**Assignment:**
Can you put the part of the data that opens with the line containing "こんにちわ。みずきです。休日の今日、皆様どうお過ごしでしょうか？みずき" and closes with the line containing "りましたので大丈夫です！今日も元気に頑張ります！" into a numbered list, with both of those lines included and any blank lines left out?

--- Data to use Enclosed Below ---

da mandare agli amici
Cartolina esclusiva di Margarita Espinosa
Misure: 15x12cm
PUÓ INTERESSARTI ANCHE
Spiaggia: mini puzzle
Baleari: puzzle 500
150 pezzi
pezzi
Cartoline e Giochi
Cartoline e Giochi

--- End of Enclosed Data to use ---
--- Data to use Enclosed Below ---

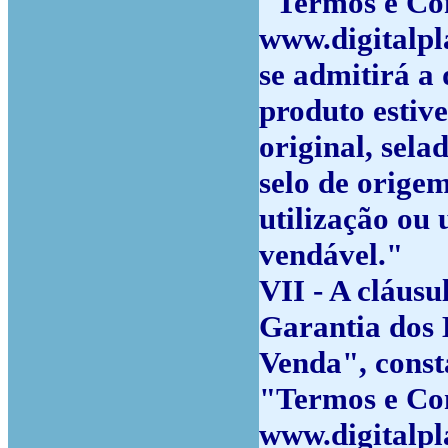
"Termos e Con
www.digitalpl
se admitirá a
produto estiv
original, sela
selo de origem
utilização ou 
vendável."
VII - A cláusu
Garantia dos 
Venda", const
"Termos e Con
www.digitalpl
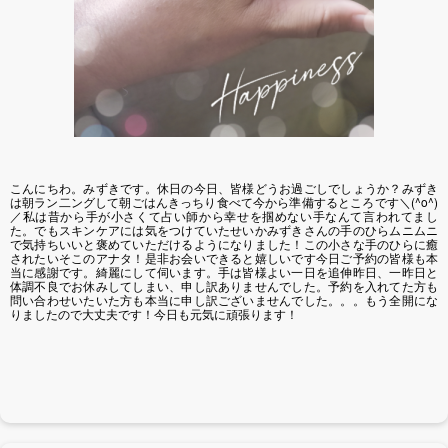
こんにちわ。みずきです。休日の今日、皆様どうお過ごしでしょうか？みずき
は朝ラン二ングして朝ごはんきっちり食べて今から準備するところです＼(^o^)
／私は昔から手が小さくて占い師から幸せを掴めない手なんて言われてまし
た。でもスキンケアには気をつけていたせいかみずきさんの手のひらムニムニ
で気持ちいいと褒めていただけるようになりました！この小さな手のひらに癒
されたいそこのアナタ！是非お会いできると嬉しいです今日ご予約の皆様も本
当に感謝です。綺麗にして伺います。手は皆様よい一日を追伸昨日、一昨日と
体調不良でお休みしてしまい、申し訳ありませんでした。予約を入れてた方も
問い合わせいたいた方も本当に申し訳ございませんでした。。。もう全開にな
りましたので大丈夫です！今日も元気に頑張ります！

--- End of Enclosed Data to use ---

**Solution for this exercise:**
1. こんにちわ。みずきです。休日の今日、皆様どうお過ごしでしょうか？みずき
2. は朝ラン二ングして朝ごはんきっちり食べて今から準備するところです＼(^o^)
3. ／私は昔から手が小さくて占い師から幸せを掴めない手なんて言われてまし
4. た。でもスキンケアには気をつけていたせいかみずきさんの手のひらムニムニ
5. で気持ちいいと褒めていただけるようになりました！この小さな手のひらに癒
6. されたいそこのアナタ！是非お会いできると嬉しいです今日ご予約の皆様も本
7. 当に感謝です。綺麗にして伺います。手は皆様よい一日を追伸昨日、一昨日と
8. 体調不良でお休みしてしまい、申し訳ありませんでした。予約を入れてた方も
9. 問い合わせいたいた方も本当に申し訳ございませんでした。。。もう全開にな
10. りましたので大丈夫です！今日も元気に頑張ります！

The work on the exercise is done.